Problems? A rather far-fetched plot despite some racy incidents and savvy dialogue; a basically unsympathetic heroine whose happy conversion seems a deus ex machina; inferior production values in the constricted upstairs space of Playwrights Horizons; pedestrian direction; and, above all, an undistinguished supporting cast. As Undine, Charlayne Woodard is competent, although she overacts in Act One and cannot sufficiently engage our sympathy in Act Two.

“The knowledge that this claptrap is available in 31 languages ceases to be of much comfort.”

There are also troubling inconsistencies: Undine’s likable grandma shuttles between improbably literary and lowdown black English, and has her entire family fooled into believing her heroin addiction is merely diabetes. Maybe a Viola Davis and a Daniel Sullivan could have ratcheted up Fabulation; as is, it is far from fabulous.

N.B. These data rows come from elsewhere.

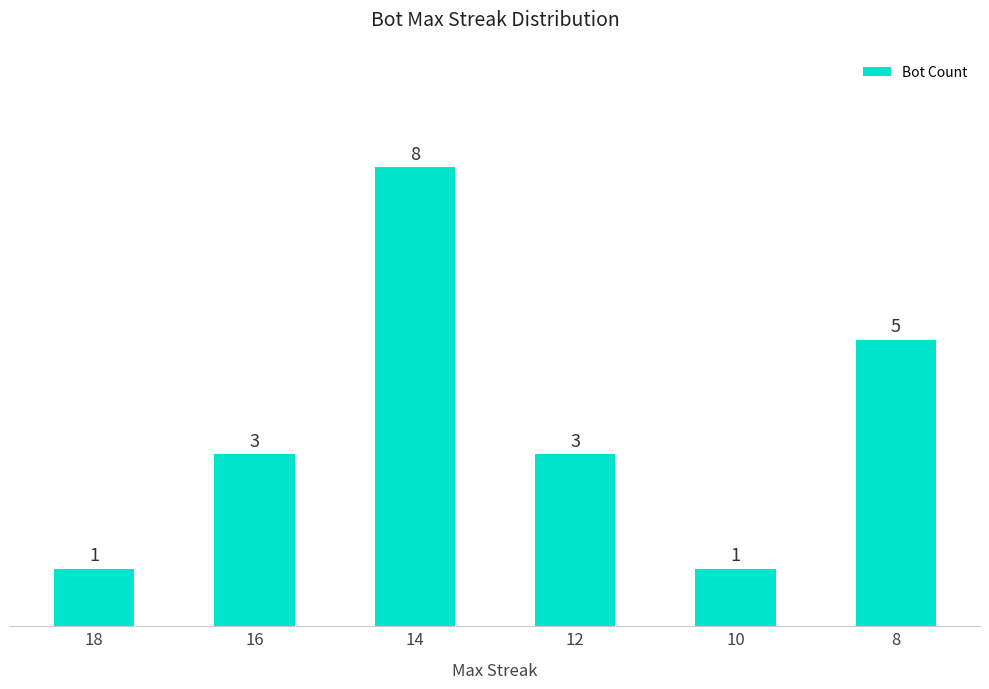

How many distinct data groups are displayed?

1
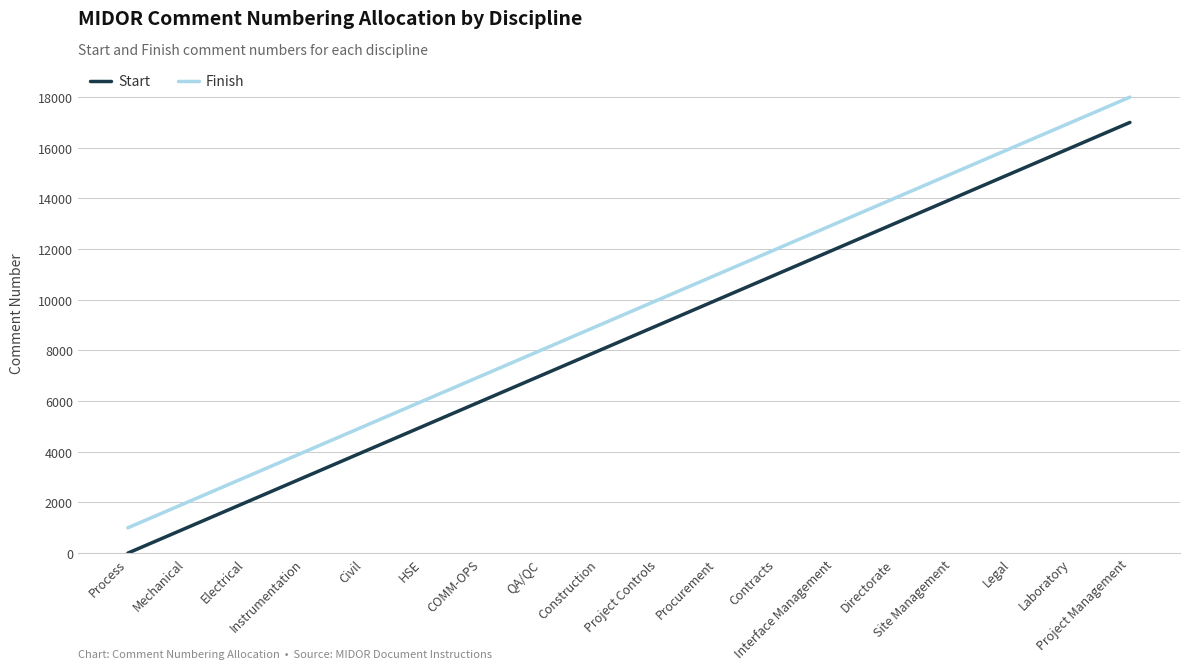

What position from the left is Mechanical?

2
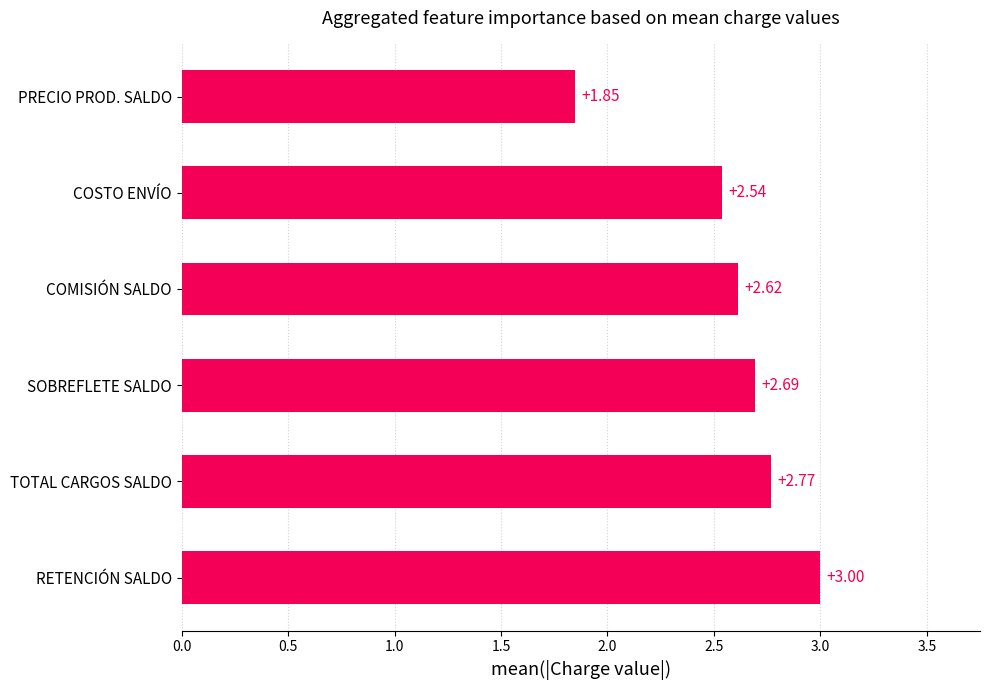

How many data points are less than 2?

1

The Norwegian Jon Fosse, poet and novelist, is also a playwright translated into 30 languages and performed everywhere from Taiwan to Serbia, from Iran to Chile. Only now, as translated and directed by Sarah Cameron Sunde, does a work of his, Night Sings Its Songs, reach us. This play about the near-breakup of an impossible marriage in the course of an agonizing night, to the accompaniment of an infant’s puling (presumably the titular songs of the night), is all clichéd language, trite bickerings, and banalities repeated verbatim. The phrase “I can’t handle it” alone must recur a good 30 times in this short but endless play, and after a while even the knowledge that this claptrap is available in 31 languages ceases to be of much comfort.

An unpublished writer (no name) mostly lies on a couch, reading what seems to be his only book. His wife (no name) expostulates with him in platitudinous jeremiads, written in a kind of free verse. There are Pinterian pauses, and occasionally she looks after the crying baby. By way of action, she finally goes out with a girlfriend and comes back late with a boyfriend, threatening to leave with him, but doesn’t. Throughout, the commonplaces are punctuated with the word “yah,” sometimes “yah-yah,” which, Sunde informs us, can mean “yes” and thirteen other things. The remaining words, unfortunately, have only one other meaning: tripe.

Of five actors, only the Norwegian Anna Guttormsgaard gives a performance, in excellent English, as the wife. As the husband, Louis Cancelmi actually manages to muck up silence and inertia, what with a steady expression midway between bovine and hangdog. I kept awake by counting the “yahs,” but, weak in mathematics, had to give up.